The reply should contain every entry exactly as given, with no pictures in it.

[Start of Attachment]

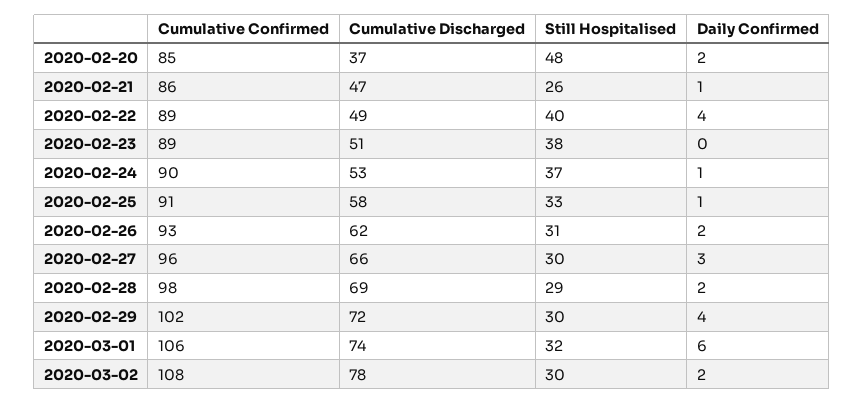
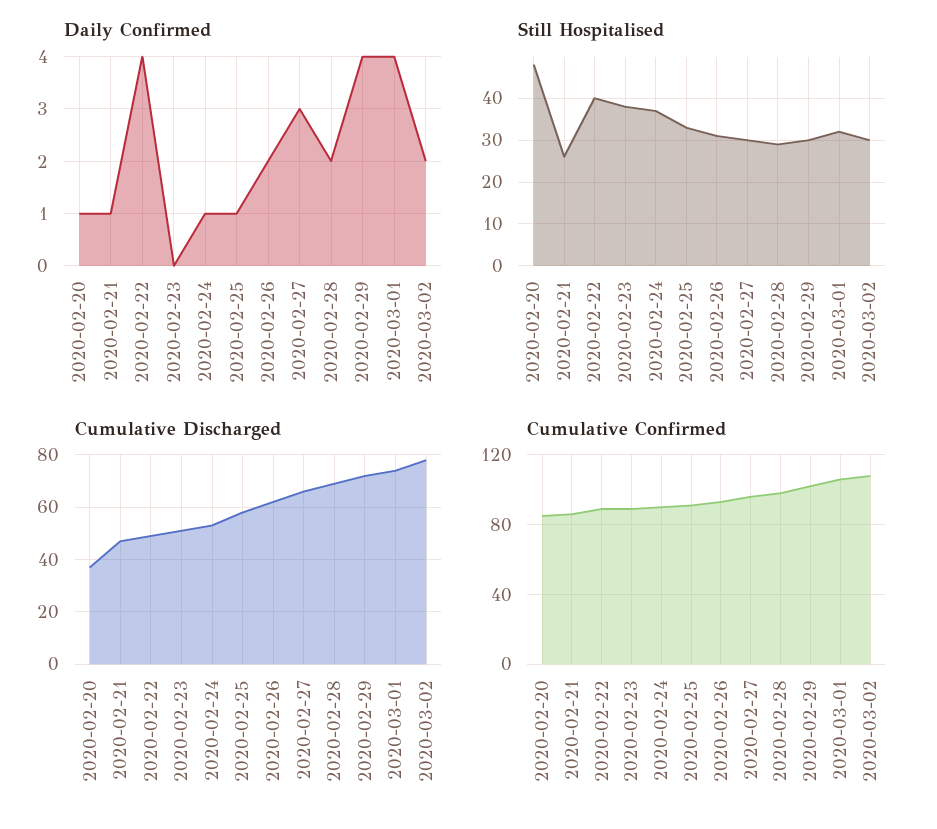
  {
    "Cumulative Confirmed": {
      "2020-02-20": 85,
      "2020-02-21": 86,
      "2020-02-22": 89,
      "2020-02-23": 89,
      "2020-02-24": 90,
      "2020-02-25": 91,
      "2020-02-26": 93,
      "2020-02-27": 96,
      "2020-02-28": 98,
      "2020-02-29": 102,
      "2020-03-01": 106,
      "2020-03-02": 108
    },
    "Cumulative Discharged": {
      "2020-02-20": 37,
      "2020-02-21": 47,
      "2020-02-22": 49,
      "2020-02-23": 51,
      "2020-02-24": 53,
      "2020-02-25": 58,
      "2020-02-26": 62,
      "2020-02-27": 66,
      "2020-02-28": 69,
      "2020-02-29": 72,
      "2020-03-01": 74,
      "2020-03-02": 78
    },
    "Still Hospitalised": {
      "2020-02-20": 48,
      "2020-02-21": 26,
      "2020-02-22": 40,
      "2020-02-23": 38,
      "2020-02-24": 37,
      "2020-02-25": 33,
      "2020-02-26": 31,
      "2020-02-27": 30,
      "2020-02-28": 29,
      "2020-02-29": 30,
      "2020-03-01": 32,
      "2020-03-02": 30
    },
    "Daily Confirmed": {
-     "2020-02-20": 2,
+     "2020-02-20": 1,
      "2020-02-21": 1,
      "2020-02-22": 4,
      "2020-02-23": 0,
      "2020-02-24": 1,
      "2020-02-25": 1,
      "2020-02-26": 2,
      "2020-02-27": 3,
      "2020-02-28": 2,
      "2020-02-29": 4,
-     "2020-03-01": 6,
+     "2020-03-01": 4,
      "2020-03-02": 2
    }
  }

[End of Attachment]

Result below:
  {
    "Cumulative Confirmed": {
      "2020-02-20": 85,
      "2020-02-21": 86,
      "2020-02-22": 89,
      "2020-02-23": 89,
      "2020-02-24": 90,
      "2020-02-25": 91,
      "2020-02-26": 93,
      "2020-02-27": 96,
      "2020-02-28": 98,
      "2020-02-29": 102,
      "2020-03-01": 106,
      "2020-03-02": 108
    },
    "Cumulative Discharged": {
      "2020-02-20": 37,
      "2020-02-21": 47,
      "2020-02-22": 49,
      "2020-02-23": 51,
      "2020-02-24": 53,
      "2020-02-25": 58,
      "2020-02-26": 62,
      "2020-02-27": 66,
      "2020-02-28": 69,
      "2020-02-29": 72,
      "2020-03-01": 74,
      "2020-03-02": 78
    },
    "Still Hospitalised": {
      "2020-02-20": 48,
      "2020-02-21": 26,
      "2020-02-22": 40,
      "2020-02-23": 38,
      "2020-02-24": 37,
      "2020-02-25": 33,
      "2020-02-26": 31,
      "2020-02-27": 30,
      "2020-02-28": 29,
      "2020-02-29": 30,
      "2020-03-01": 32,
      "2020-03-02": 30
    },
    "Daily Confirmed": {
-     "2020-02-20": 2,
+     "2020-02-20": 1,
      "2020-02-21": 1,
      "2020-02-22": 4,
      "2020-02-23": 0,
      "2020-02-24": 1,
      "2020-02-25": 1,
      "2020-02-26": 2,
      "2020-02-27": 3,
      "2020-02-28": 2,
      "2020-02-29": 4,
-     "2020-03-01": 6,
+     "2020-03-01": 4,
      "2020-03-02": 2
    }
  }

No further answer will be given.